Objetivo: Copie do trecho fornecido, sem nenhuma alteração, a parte que começa nas palavras "O lado doméstico" e termina logo depois de "Silva em 01/01/2023.".

:: Trecho fornecido ::

O lado doméstico desse imbróglio é que as chances de reeleição de Jair Messias Bolsonaro irão virar pó nos próximos meses quando os efeitos econômicos da guerra da Ucrânia atingirem em cheio a economia brasileiro. É melhor o “Messias” já ir se acostumando com a ideia de ter que passar a faixa presidencial para Luis Inácio Lula da Silva em 01/01/2023.
Fonte: Blog José Luis Oreiro - Economia, Opinião e Atualidades
https://jlcoreiro.wordpress.com/2022/03/01/a-ucrania-ja-ganhou-comentarios-ao-artigo-de-luiz-carlos-azedo-no-correio-braziliense-de-01-03-2022/
Luiz Carlos Azedo: A crise da Ucrânia também tem sua Quarta-Feira de Cinzas
Luiz Carlos Azedo / Nas Entrelinhas / Correio Braziliense
Misturar marchinha de carnaval ( no caso, o samba do Macarrão, que falava da Guerra do Iraque no carnaval do Bloco de Segunda de 1991) com análise da situação internacional, como fiz ontem, também tem seu dia de ressaca. Meu amigo José Luiz Oreiro, professor de Economia da Universidade de Brasília (UnB), em seu blog, publicamente, não deixou por menos. Segundo ele, a coluna de ontem, intitulada “Não adianta ficar Putin, a Ucrânia já ganhou”, seria um exemplo clássico do erro que o personagem Don Victor Corleone no filme O poderoso Chefão 3 advertira ao seu sobrinho: “Não odeie seus inimigos, pois isso afeta o seu julgamento”.
Como trato os assuntos com objetividade, e não com o fígado, vou resumir as críticas de Oreiro, que discorda da tese de que Putin já perdeu a guerra do ponto de vista moral e político. Oreiro argumenta o seguinte:
1— O objetivo de uma guerra não é (necessariamente) ganhar pontos com a opinião pública mundial, ou mostrar superioridade moral sobre o resto da comunidade de nações, mas (i) destruir as forças do inimigo e (ii) ocupar os objetivos estratégicos definidos nos planos de ação militar. A Rússia, após apenas cinco dias de conflito, chegou às portas de Kiev e Kharkiv, as mais importantes cidades do país, praticamente cortou o acesso da Ucrânia ao mar de Azov e está prestes a conquistar todo o litoral da Ucrânia no Mar Negro, deixando o país sem nenhuma saída para o mar.

:::
:: Material fornecido ::

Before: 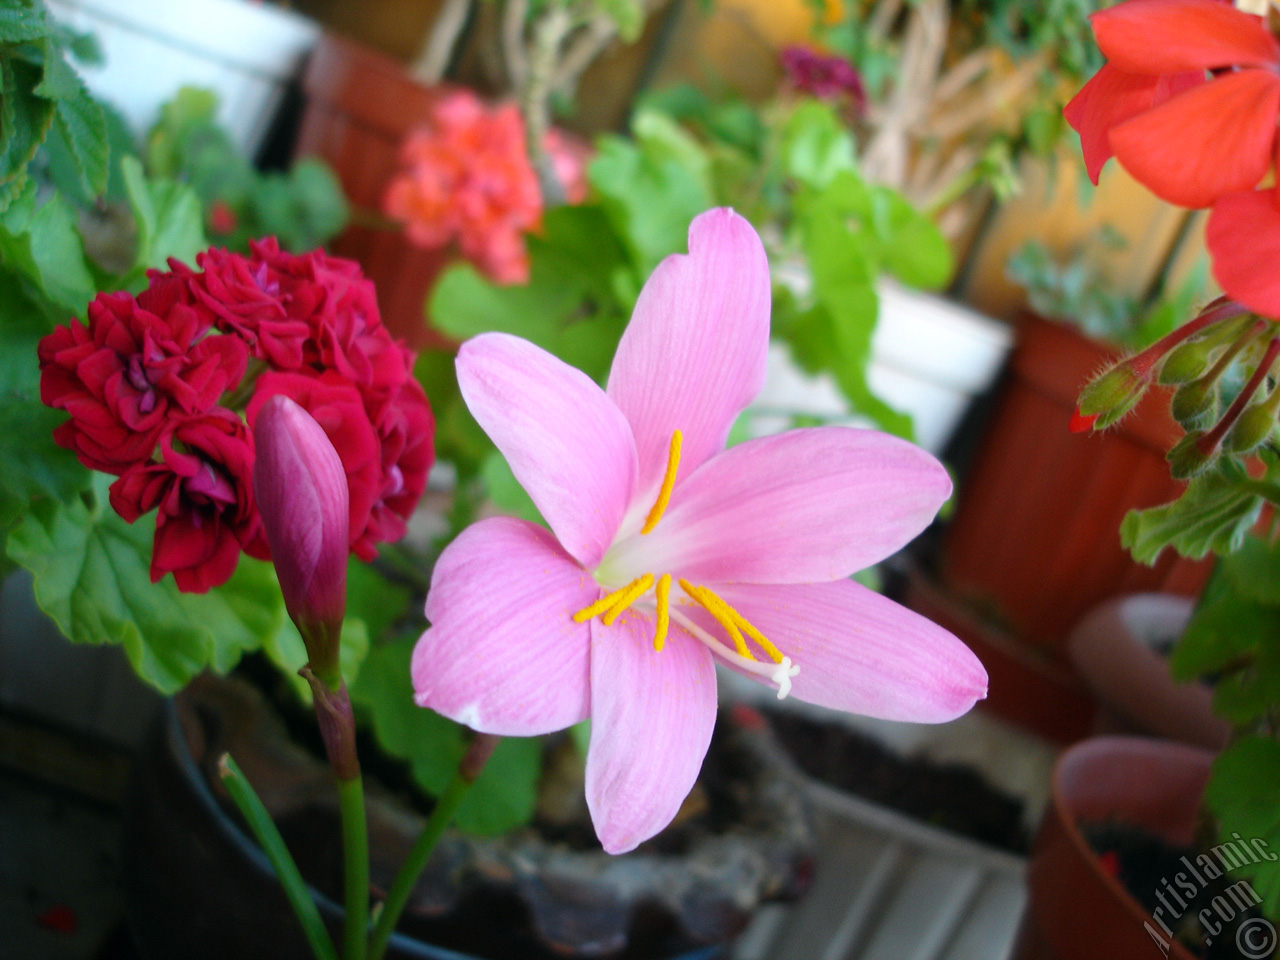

:::

Resposta do exercício:
O lado doméstico desse imbróglio é que as chances de reeleição de Jair Messias Bolsonaro irão virar pó nos próximos meses quando os efeitos econômicos da guerra da Ucrânia atingirem em cheio a economia brasileiro. É melhor o “Messias” já ir se acostumando com a ideia de ter que passar a faixa presidencial para Luis Inácio Lula da Silva em 01/01/2023.